Marta Acosta has built a wonderful homage to Bronte in this unique and twisted version of Jane Eyre. Laced with quotes from classic gothic literature and filled with chilling atmosphere, Dark Companion is an all new and original tale contains just enough of the classic for fans to recognize. 

Just about anything promised to be gothic in nature will make it into my must read stack. I can't help it -- I love it! Even better when the book turns out to live up to those promised expectations, too. Dark Companion most definitely did turn out as I'd hoped. In fact, I found it to be dark and chilling and more than a little unsettling, to be totally honest. It made for a devilishly delicious read.

Jane was not what I'd expected.
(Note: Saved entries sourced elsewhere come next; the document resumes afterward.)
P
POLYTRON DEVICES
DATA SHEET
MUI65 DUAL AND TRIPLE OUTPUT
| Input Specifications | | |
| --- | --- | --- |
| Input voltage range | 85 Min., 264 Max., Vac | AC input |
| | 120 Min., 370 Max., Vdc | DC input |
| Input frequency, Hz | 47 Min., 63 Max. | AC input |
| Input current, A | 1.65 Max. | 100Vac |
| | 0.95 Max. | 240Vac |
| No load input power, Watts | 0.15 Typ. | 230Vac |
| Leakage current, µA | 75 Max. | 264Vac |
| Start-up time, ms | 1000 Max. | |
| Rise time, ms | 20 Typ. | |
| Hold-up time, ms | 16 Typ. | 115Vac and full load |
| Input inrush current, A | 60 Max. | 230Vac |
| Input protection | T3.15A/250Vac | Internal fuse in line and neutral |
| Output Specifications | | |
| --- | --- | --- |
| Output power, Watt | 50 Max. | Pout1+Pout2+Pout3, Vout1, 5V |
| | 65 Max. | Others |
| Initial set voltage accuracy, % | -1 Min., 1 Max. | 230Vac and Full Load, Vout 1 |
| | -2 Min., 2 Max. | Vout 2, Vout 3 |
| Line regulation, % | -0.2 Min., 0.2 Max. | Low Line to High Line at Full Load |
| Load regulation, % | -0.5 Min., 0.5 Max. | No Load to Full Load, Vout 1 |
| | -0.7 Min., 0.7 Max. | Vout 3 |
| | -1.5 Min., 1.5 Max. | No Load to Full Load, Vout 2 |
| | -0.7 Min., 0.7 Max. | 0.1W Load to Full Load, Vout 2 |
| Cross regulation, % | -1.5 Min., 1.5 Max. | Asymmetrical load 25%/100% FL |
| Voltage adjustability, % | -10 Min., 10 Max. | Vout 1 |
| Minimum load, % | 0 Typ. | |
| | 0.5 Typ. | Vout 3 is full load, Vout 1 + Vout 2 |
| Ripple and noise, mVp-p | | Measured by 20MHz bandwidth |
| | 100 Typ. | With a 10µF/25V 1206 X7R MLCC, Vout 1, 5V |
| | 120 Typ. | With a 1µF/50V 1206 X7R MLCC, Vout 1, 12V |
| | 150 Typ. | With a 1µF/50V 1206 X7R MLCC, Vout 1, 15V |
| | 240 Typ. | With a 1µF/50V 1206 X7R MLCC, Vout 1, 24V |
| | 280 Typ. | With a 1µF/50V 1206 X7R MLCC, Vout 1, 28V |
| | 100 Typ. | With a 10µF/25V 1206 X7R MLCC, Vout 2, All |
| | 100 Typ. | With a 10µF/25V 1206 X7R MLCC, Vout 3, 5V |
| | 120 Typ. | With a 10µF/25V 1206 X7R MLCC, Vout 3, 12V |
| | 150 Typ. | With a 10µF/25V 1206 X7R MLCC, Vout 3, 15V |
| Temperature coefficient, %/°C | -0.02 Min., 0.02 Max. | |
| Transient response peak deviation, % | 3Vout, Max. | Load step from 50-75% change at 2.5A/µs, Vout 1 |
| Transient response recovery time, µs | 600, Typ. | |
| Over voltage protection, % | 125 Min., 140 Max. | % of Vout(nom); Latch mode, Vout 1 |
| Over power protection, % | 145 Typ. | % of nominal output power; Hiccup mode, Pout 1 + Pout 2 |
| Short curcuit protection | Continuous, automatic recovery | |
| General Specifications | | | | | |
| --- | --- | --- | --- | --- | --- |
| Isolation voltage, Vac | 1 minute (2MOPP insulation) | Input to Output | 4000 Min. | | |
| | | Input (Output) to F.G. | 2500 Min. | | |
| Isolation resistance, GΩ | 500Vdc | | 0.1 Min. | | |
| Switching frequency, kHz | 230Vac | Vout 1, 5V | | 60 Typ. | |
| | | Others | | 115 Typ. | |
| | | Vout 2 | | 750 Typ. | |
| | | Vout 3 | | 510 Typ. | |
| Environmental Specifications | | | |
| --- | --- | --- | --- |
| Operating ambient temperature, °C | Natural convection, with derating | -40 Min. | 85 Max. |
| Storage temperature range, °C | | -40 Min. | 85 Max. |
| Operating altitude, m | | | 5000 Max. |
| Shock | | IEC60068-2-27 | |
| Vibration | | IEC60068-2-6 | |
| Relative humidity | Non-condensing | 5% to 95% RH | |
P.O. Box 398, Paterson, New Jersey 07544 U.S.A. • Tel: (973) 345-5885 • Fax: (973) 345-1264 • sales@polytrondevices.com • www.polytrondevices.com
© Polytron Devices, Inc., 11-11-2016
In fact, from the first page I knew that she would not be the typical teen heroine. She lives in the 'hood and her best friend makes a living on the street corner. Jane is tough and knows real life horror. She's not a shrinking violet and she knows how to handle herself in a bad situation -- a sort of modern day Jane Eyre for sure.

It's clear that Acosta has put a lot of heart and planning into this book. As I said, it's got pieces of Jane Eyre that readers who are looking for them will easily find. But it's not at all a modern day retelling. Not even close. More a tribute to the elements that made Eyre and the other gothic pieces mentioned in the book the classics that they are today. I know that Dark Companion will be a hit with teens and adults alike. I hope that both sets of readers will get a taste for gothic lit and seek out some of the works mentioned in Dark Companion as well.